Из-за двери в палату донеслось все усиливающееся похрюкиванье.
Все, находившиеся в палате, тоже взглянули в ту же сторону.
– Держись, мать, – сжал руку монахине Иван Яковлевич. – Сейчас мы увидим, как свершаются суды Божии.
В палату вошел главврач, а сразу за ним два санитара в белом вкатили за порог коляску, на которой, спеленатый по рукам и ногам в смирительную рубашку, сидел недавний богатый предприниматель Юрий Павлович Карнаухов. Пуская слюни, бывший вершитель судеб, весь как-то скрючась, дергался и громко, истошно хрюкал.
– Гость к тебе, Иван Яковлевич, – представил его главврач. – Как просил.
С грустью взглянув на умалишенного, Иван Яковлевич отвернул одеяло на своей койке и кивнул:
– Укладывайте.
– Только предупреждаю, – сказал Саблер. – Он безнадежен. Под себя ходит. Ест экскременты. Ну и визжит, как видишь. Тут такое начнется. И навсегда.
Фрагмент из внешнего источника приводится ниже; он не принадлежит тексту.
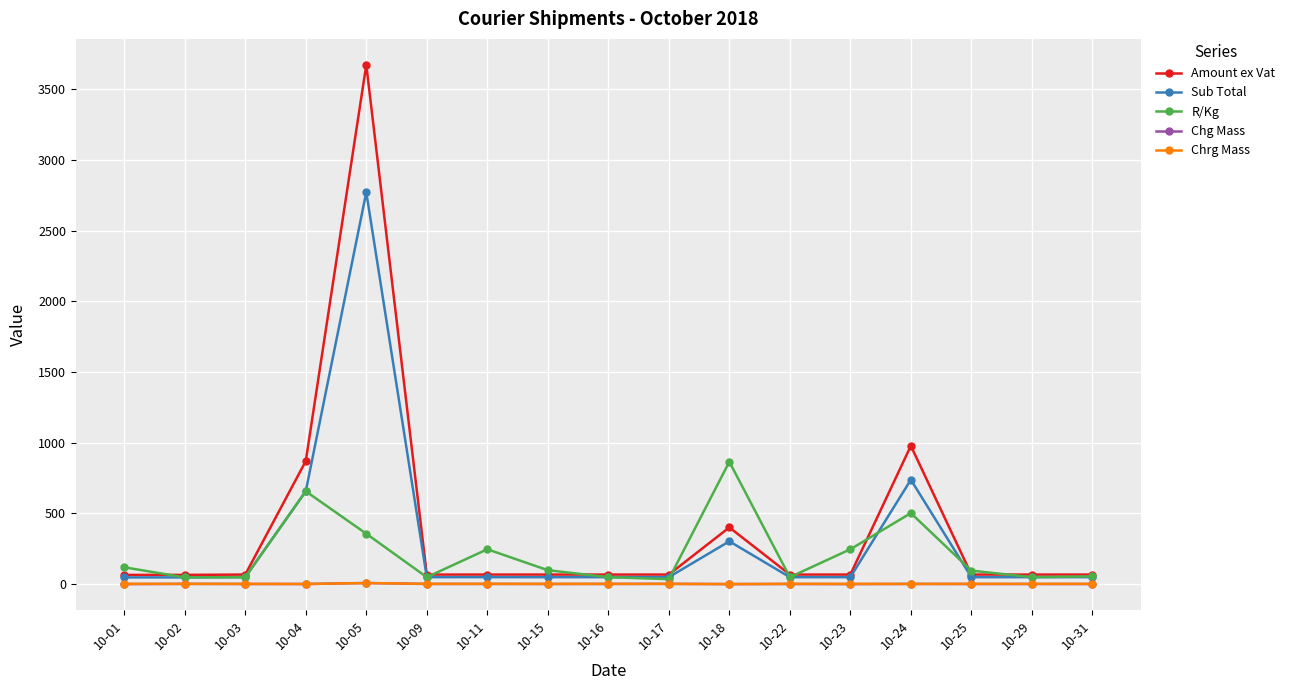

What is the average value of the Amount ex Vat series?

399.8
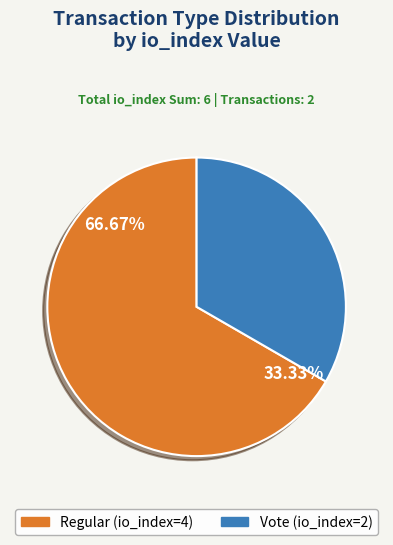

What percentage is the Vote (io_index=2) slice, to the nearest percent?

33%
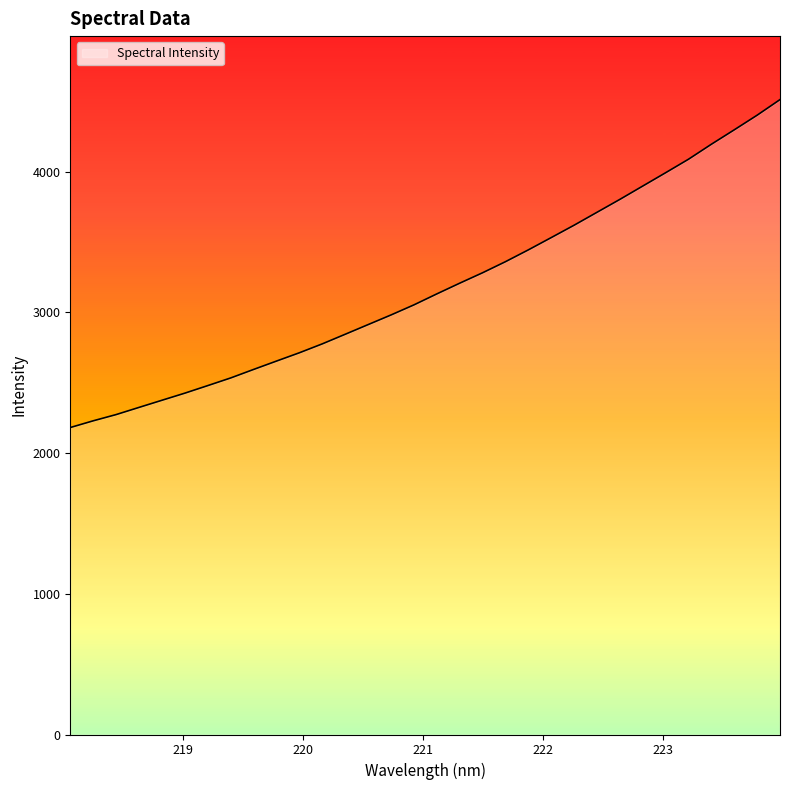

What is the greatest value displayed?

4511.6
– Все в руках Божиих, – сказал Корейшев и прикрикнул на санитаров: – А вы что уставились на него? Укладывайте, укладывайте.
Санитары взглянули на главврача, а тот лишь развел руками. Тогда Сереня кивнул напарнику, и они уже быстро и слаженно отвязали Карнаухова от коляски и, уложив его на постель к Корейшеву, пристегнули руки и ноги умалишенного к спинкам кровати резиновыми ремнями.
– Ну, нет! Это уж чересчур! – срывая со лба мокрое полотенце, вскочил с постели адвокат Катышев. – Леонид Юльевич, я выписываюсь!
– Э-э-х! – потрепал себя за остатки волос бухгалтер Салочкин и тоже метнулся к Саблеру. – Уж лучше тюрьма, чем с этими! – указал на Корейшева с Карнауховым. – Я тоже здоров. И меня выписывайте.
– Очень хорошо, – улыбнулся Саблер и повернулся к Алику. – А вы, молодой человек, не хотите ли в армии послужить?
Всё время стоявший у подоконника Алик из-за плеча посмотрел на Саблера и вновь отвернулся лицом к окну.
– Ну и дура! – крикнул ему бухгалтер, но даже Алик не шелохнулся.
Тогда Саблер спросил у оставшихся обитателей палаты:
– Больше никто выписаться не хочет? Толя? Отец Самсон?
Поэт лишь пожал плечами и снова склонился к тетрадке с записями:
– Мне не мешает.
О. Самсон потупился.
– Ну, хорошо, – сказал Саблер. – Будь по-вашему, – и кивнул желающим выписаться: – Пойдемте.
В тот день посетителей в палате не было. Больные (а их оставалось всего семеро) находились каждый в своем «углу». Алик, как и обычно, поглядывал за окно, во двор; поэт сочинял стихи; физик-ядерщик памятником стоял возле своей кровати; Миронка подметал пол; и только о. Самсон, перебирая четки, молча следил от тумбочки за склонившимся над безумцем Иваном Яковлевичем.
– Спокойно, не крутись, – отмыв Карнаухова от фекалий, протер его влажной тряпкою Корейшев.
Между тем Карнаухов дернулся и, сбив ногой с табурета таз, повизгивая, захрюкал.